The map: when to use what

Structured / tabular data (rows and columns, spreadsheets, business data) → gradient boosting usually wins. Classic ML is not dead here; it dominates. (Our taxi run is a live example — boosting on top.)

Unstructured data (images, text, audio) → deep learning.

So how much classic ML does a GenAI engineer use? You live mostly in deep-learning land — but you'll be tested on these, you'll use them for the countless tabular problems around any AI product, and they're the foundation of everything else. Not gatekeeping — scaffolding.

Try it yourself

import seaborn as sns
from sklearn.model_selection import train_test_split
from sklearn.linear_model import LinearRegression
from sklearn.ensemble import RandomForestRegressor, GradientBoostingRegressor
from sklearn.tree import DecisionTreeRegressor

df = sns.load_dataset("taxis").dropna(subset=["distance", "passengers", "fare"])
X, y = df[["distance", "passengers"]], df["fare"]
Xtr, Xte, ytr, yte = train_test_split(X, y, test_size=0.3, random_state=42)

for name, m in [
    ("linear", LinearRegression()),
    ("tree",   DecisionTreeRegressor(random_state=42)),
    ("forest", RandomForestRegressor(n_estimators=200, random_state=42)),
    ("boost",  GradientBoostingRegressor(random_state=42)),
]:
    m.fit(Xtr, ytr)
    print(name, round(m.score(Xtr, ytr), 3), round(m.score(Xte, yte), 3))

Interview questions

Difference between bagging and boosting?

Bagging (random forest) trains many models in parallel on random subsets and averages them — reduces variance. Boosting (XGBoost) trains models sequentially, each correcting the last's errors — reduces bias, usually higher accuracy but needs careful tuning.

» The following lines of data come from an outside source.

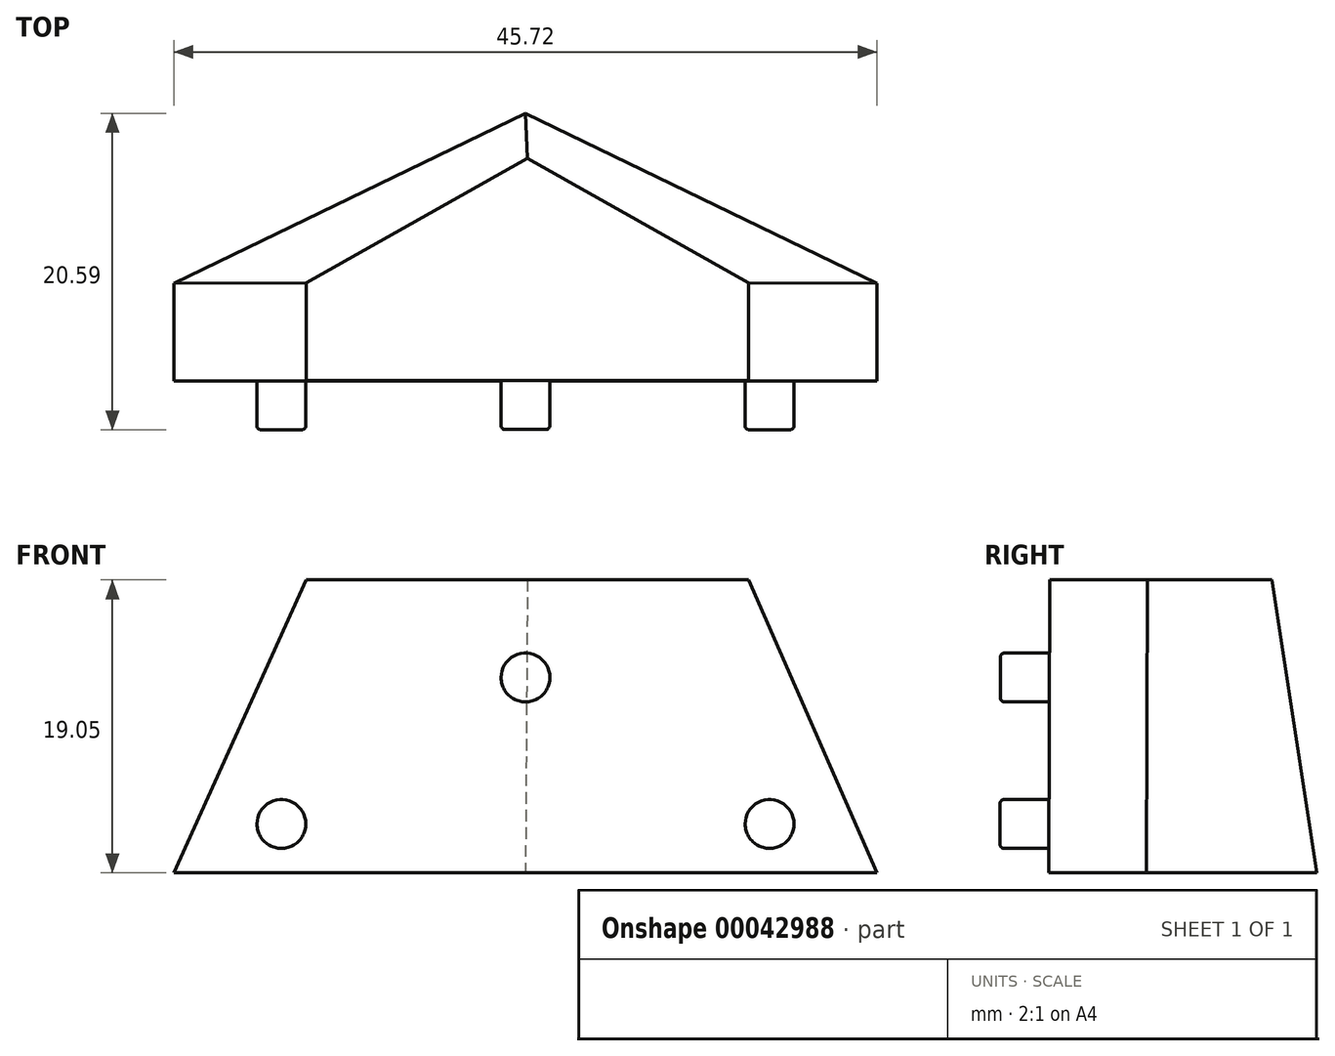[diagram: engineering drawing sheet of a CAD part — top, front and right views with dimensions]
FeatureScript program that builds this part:
annotation { "Feature Type Name" : "Feature", "Feature Type Description" : "" }
export const myFeature = defineFeature(function(context is Context, id is Id, definition is map)
    precondition{}
    {
        {
            var Q0;
            Q0=qCreatedBy(makeId("Top.planeOp"),FACE);
            var sketch = newSketch(context, id + "F0", { "sketchPlane" : qUnion([Q0])});
            skLineSegment(sketch, "E0", {"start": v(-55.93, -26.66) * mm, "end": v(-10.2, -26.66) * mm});
            skLineSegment(sketch, "E1", {"start": v(-10.2, -26.66) * mm, "end": v(-10.2, -20.3) * mm});
            skLineSegment(sketch, "E2", {"start": v(-55.93, -26.66) * mm, "end": v(-55.93, -20.3) * mm});
            skLineSegment(sketch, "E3", {"start": v(-33.07, -9.24) * mm, "end": v(-55.93, -20.3) * mm});
            skLineSegment(sketch, "E4", {"start": v(-33.07, -9.24) * mm, "end": v(-10.2, -20.3) * mm});
            skSolve(sketch);
        }
        {
            var Q0;
            Q0=makeQuery(id+"F0.imprint","IMPRINT",FACE,{"disambiguationData":[TD([[makeQuery(id+"F0.imprint","IMPRINT",EDGE,{"derivedFrom":sQuery(id+"F0.wireOp",EDGE,"E0")}),1.0]])]});
            cPlane(context, id + "F1", {"entities" : qUnion([Q0]), "cplaneType" : CPlaneType.OFFSET, "offset" : 19.05 * mm, "width" : 152.4 * mm, "height" : 152.4 * mm});
        }
        {
            var Q0;
            Q0=qCreatedBy(id+"F1.planeOp",FACE);
            var sketch = newSketch(context, id + "F2", { "sketchPlane" : qUnion([Q0])});
            skLineSegment(sketch, "E5", {"start": v(-47.33, -26.6) * mm, "end": v(-18.55, -26.6) * mm});
            skLineSegment(sketch, "E6", {"start": v(-18.55, -26.6) * mm, "end": v(-18.55, -20.25) * mm});
            skLineSegment(sketch, "E7", {"start": v(-18.55, -20.25) * mm, "end": v(-32.94, -12.16) * mm});
            skLineSegment(sketch, "E8", {"start": v(-47.33, -26.6) * mm, "end": v(-47.33, -20.25) * mm});
            skLineSegment(sketch, "E9", {"start": v(-47.33, -20.25) * mm, "end": v(-32.94, -12.16) * mm});
            skSolve(sketch);
        }
        {
            var Q0;
            Q0=makeQuery(id+"F2.imprint","IMPRINT",FACE,{"disambiguationData":[TD([[makeQuery(id+"F2.imprint","IMPRINT",EDGE,{"derivedFrom":sQuery(id+"F2.wireOp",EDGE,"E5")}),1.0]])]});
            var Q1;
            Q1=makeQuery(id+"F0.imprint","IMPRINT",FACE,{"disambiguationData":[TD([[makeQuery(id+"F0.imprint","IMPRINT",EDGE,{"derivedFrom":sQuery(id+"F0.wireOp",EDGE,"E0")}),1.0]])]});
            loft(context, id + "F3", {"sheetProfilesArray" : [{ "sheetProfileEntities" : qUnion([Q0]) }, { "sheetProfileEntities" : qUnion([Q1]) }]});
        }
        {
            var Q0;
            Q0=makeQuery(id+"F3.opLoft","SWEPT_FACE",FACE,{"disambiguationData":[OSD([sQuery(id+"F0.wireOp",EDGE,"E0"),sQuery(id+"F0.wireOp",EDGE,"E1"),sQuery(id+"F0.wireOp",EDGE,"E2"),sQuery(id+"F2.wireOp",EDGE,"E5"),sQuery(id+"F2.wireOp",EDGE,"E6"),sQuery(id+"F2.wireOp",EDGE,"E8")])]});
            var sketch = newSketch(context, id + "F4", { "sketchPlane" : qUnion([Q0])});
            skCircle(sketch, "E10", {"center": v(-48.94, 3.1) * mm, "radius": 1.59 * mm});
            skCircle(sketch, "E11", {"center": v(-17.2, 3.1) * mm, "radius": 1.59 * mm});
            skCircle(sketch, "E12", {"center": v(-33.07, 12.62) * mm, "radius": 1.59 * mm});
            skSolve(sketch);
        }
        {
            var Q0;
            Q0=makeQuery(id+"F4.imprint","IMPRINT",FACE,{"disambiguationData":[TD([[makeQuery(id+"F4.imprint","IMPRINT",EDGE,{"derivedFrom":sQuery(id+"F4.wireOp",EDGE,"E10")}),1.0]])]});
            var Q1;
            Q1=makeQuery(id+"F4.imprint","IMPRINT",FACE,{"disambiguationData":[TD([[makeQuery(id+"F4.imprint","IMPRINT",EDGE,{"derivedFrom":sQuery(id+"F4.wireOp",EDGE,"E12")}),1.0]])]});
            var Q2;
            Q2=makeQuery(id+"F4.imprint","IMPRINT",FACE,{"disambiguationData":[TD([[makeQuery(id+"F4.imprint","IMPRINT",EDGE,{"derivedFrom":sQuery(id+"F4.wireOp",EDGE,"E11")}),1.0]])]});
            extrude(context, id + "F5", {"entities" : qUnion([Q0, Q1, Q2]), "operationType" : NewBodyOperationType.ADD, "depth" : 3.17 * mm});
        }
        {
            var Q0;
            Q0=makeQuery(id+"F5.opExtrude","CAP_EDGE",EDGE,{"disambiguationData":[OSD([sQuery(id+"F4.wireOp",EDGE,"E10")])],"isStart":false});
            var Q1;
            Q1=makeQuery(id+"F5.opExtrude","CAP_EDGE",EDGE,{"disambiguationData":[OSD([sQuery(id+"F4.wireOp",EDGE,"E12")])],"isStart":false});
            var Q2;
            Q2=makeQuery(id+"F5.opExtrude","CAP_EDGE",EDGE,{"disambiguationData":[OSD([sQuery(id+"F4.wireOp",EDGE,"E11")])],"isStart":false});
            fillet(context, id + "F6", {"entities" : qUnion([Q0, Q1, Q2]), "radius" : 0.25 * mm, "tangentPropagation" : true, "allowEdgeOverflow" : false});
        }
    });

Why is it called logistic regression if it classifies?

Because it regresses a linear function on the log-odds, then maps that to a probability with the sigmoid. The machinery is regression; the thresholded output makes it a classifier — and it's the ancestor of neural-net softmax.

When would you pick a simple model over a deep neural net?

Tabular data, small datasets, when interpretability is required (finance, healthcare), tight compute/latency budgets, or when the baseline already performs well. The experiment above is a live example.

What's feature importance and why does it matter?

A score of how much each input drove predictions. It gives interpretability — you can explain and debug decisions — which neural networks largely sacrifice. Crucial anywhere "why did the model decide this?" is a legal or trust requirement.